As some of you may know, yesterday was the last day of the local staging of the Australian production of the Broadway musical Wicked. If you’ve been wanting to see this play but haven’t done so, then you missed out on a really wonderful experience. I managed to watch the play late last month and I have to agree with what rudeboy said: it’s wicked good!
Wicked is basically “the untold story of the witches of Oz.” And that’s Oz, as in 1939 film The Wizard of Oz (starring Judy Garland) and the original children’s book by L. Frank Baum. Loosely based on a 1995 novel by Gregory Maguire, Wicked provides an alternate backstory to the Wicked Witch of the East (dubbed Elphaba, in honor of L. Frank Baum) and Glinda the Good Witch of the North imagining them as best friends before the arrival of Dorothy from Kansas.
Wicked was a smash hit on Broadway and songs like “Popular” (which has been sampled in Mika’s “Popular Song” featuring Ariana Grande), “For Good”, and “Defying Gravity” are now part of pop culture. The musical has also won numerous Tony Awards and Drama Desk Awards and has broken several theater-related box office records.

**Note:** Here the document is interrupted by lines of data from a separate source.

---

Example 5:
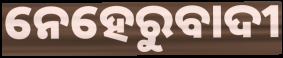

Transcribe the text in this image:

ନେହେରୁବାଦୀ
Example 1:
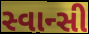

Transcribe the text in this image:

સ્વાન્સી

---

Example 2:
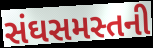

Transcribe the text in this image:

સંઘસમસ્તની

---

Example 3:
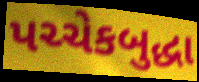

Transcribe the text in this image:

પચ્ચેકબુદ્ધા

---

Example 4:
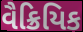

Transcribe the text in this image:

વૈક્રિયિક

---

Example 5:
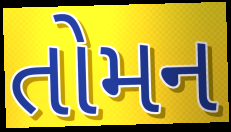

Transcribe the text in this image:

તોમન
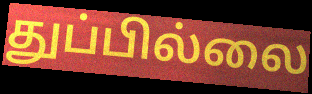
துப்பில்லை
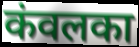
कंवलका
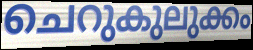
ചെറുകുലുക്കം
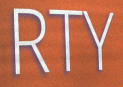
RTY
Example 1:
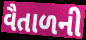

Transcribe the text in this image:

વૈતાળની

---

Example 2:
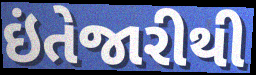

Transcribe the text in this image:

ઇંતેજારીથી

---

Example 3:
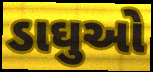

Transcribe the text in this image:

ડાઘુઓ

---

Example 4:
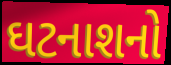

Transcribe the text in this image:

ઘટનાશનો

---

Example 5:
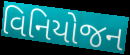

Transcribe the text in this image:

વિનિયોજન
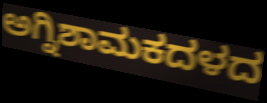
ಅಗ್ನಿಶಾಮಕದಳದ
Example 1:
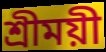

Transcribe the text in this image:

শ্রীময়ী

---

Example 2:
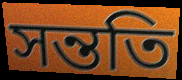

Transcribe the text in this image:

সন্ততি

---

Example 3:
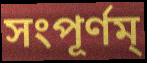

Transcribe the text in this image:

সংপূর্ণম্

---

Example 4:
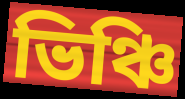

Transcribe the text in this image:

ভিঞ্চি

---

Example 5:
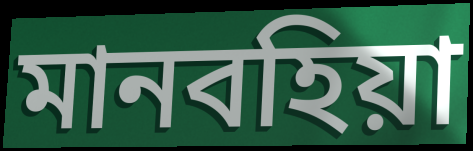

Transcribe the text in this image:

মানবহিয়া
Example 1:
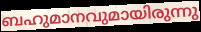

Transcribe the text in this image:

I was also able to see the local staging of The Phantom of the Opera. And while Phantom’s production design was utterly top-notch (the chandelier!), I have to say that I enjoyed Wicked more. The characters were more relatable, the story was more grounded despite the fantasy setting, and the themes of being different, of striving to do good, of unrequited love, and especially of friendship I think resonated with the audience more. The play is funny and emotional, and ultimately, it provided a satisfyingly feel-good experience. I’m familiar with several Wicked songs before I saw the play and it was quite a treat to finally see and appreciate the songs in their proper context. If there was one contrary thing I would say, I wish it was Idina Menzel and Kristin Chenoweth, the original Broadway actors, that portrayed Elphaba and Glinda, but I think Jemma Rix and Suzie Mathers did justice to the roles.

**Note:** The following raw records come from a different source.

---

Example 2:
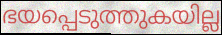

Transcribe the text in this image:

ഭയപ്പെടുത്തുകയില്ല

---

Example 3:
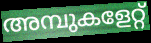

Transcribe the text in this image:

അമ്പുകളേറ്റ്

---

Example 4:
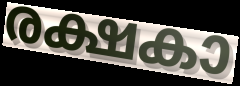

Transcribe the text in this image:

രക്ഷകാ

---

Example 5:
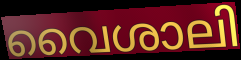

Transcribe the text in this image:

വൈശാലി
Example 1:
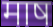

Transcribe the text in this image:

माष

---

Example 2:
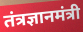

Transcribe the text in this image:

तंत्रज्ञानमंत्री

Interestingly, Oz is quite big in the gay community. The 1939 Oz film started with Kansas in black and white before proceeding with technicolor goodness once Dorothy arrives in Oz. This has been compared with the desire of LGBT people to escape the stifling small-town atmosphere to a place where they can show their true colors and be accepted (cue in the song “Somewhere Over the Rainbow”). Consequently, Judy Garland became a huge gay icon and the phrase “friend of Dorothy” became slang for a gay person.
Wicked is no less embraced by the gay community as well. For one thing, Wicked novel author Gregory Maguire is, in fact, gay and he lives with his husband in Massachusetts (the first U.S. state to legalize same-sex marriage). For another thing, many LGBT people could relate to Elphaba. The future witch was born different by having green skin and this caused her to be ostracized by peers and her father to be ashamed of her. Elphaba’s signature song “Defying Gravity” can also be considered as an anthem for gay people tired of “playing by the rules of someone else’s game” and declaring to their detractors: “you won’t bring me down.” In fact, Kurt, the gay character from Glee, sang this song during that TV series’ first season.
You don’t have to take Wicked’s gay leanings from me. You can read Gregory’s article where he shared how he injected his version of Oz with gay characters and themes. Or this musical review of the play in the context of gay bullying.
In short, if you’re gay, you ought to have seen Wicked, simply because it is good, and because it celebrates diversity.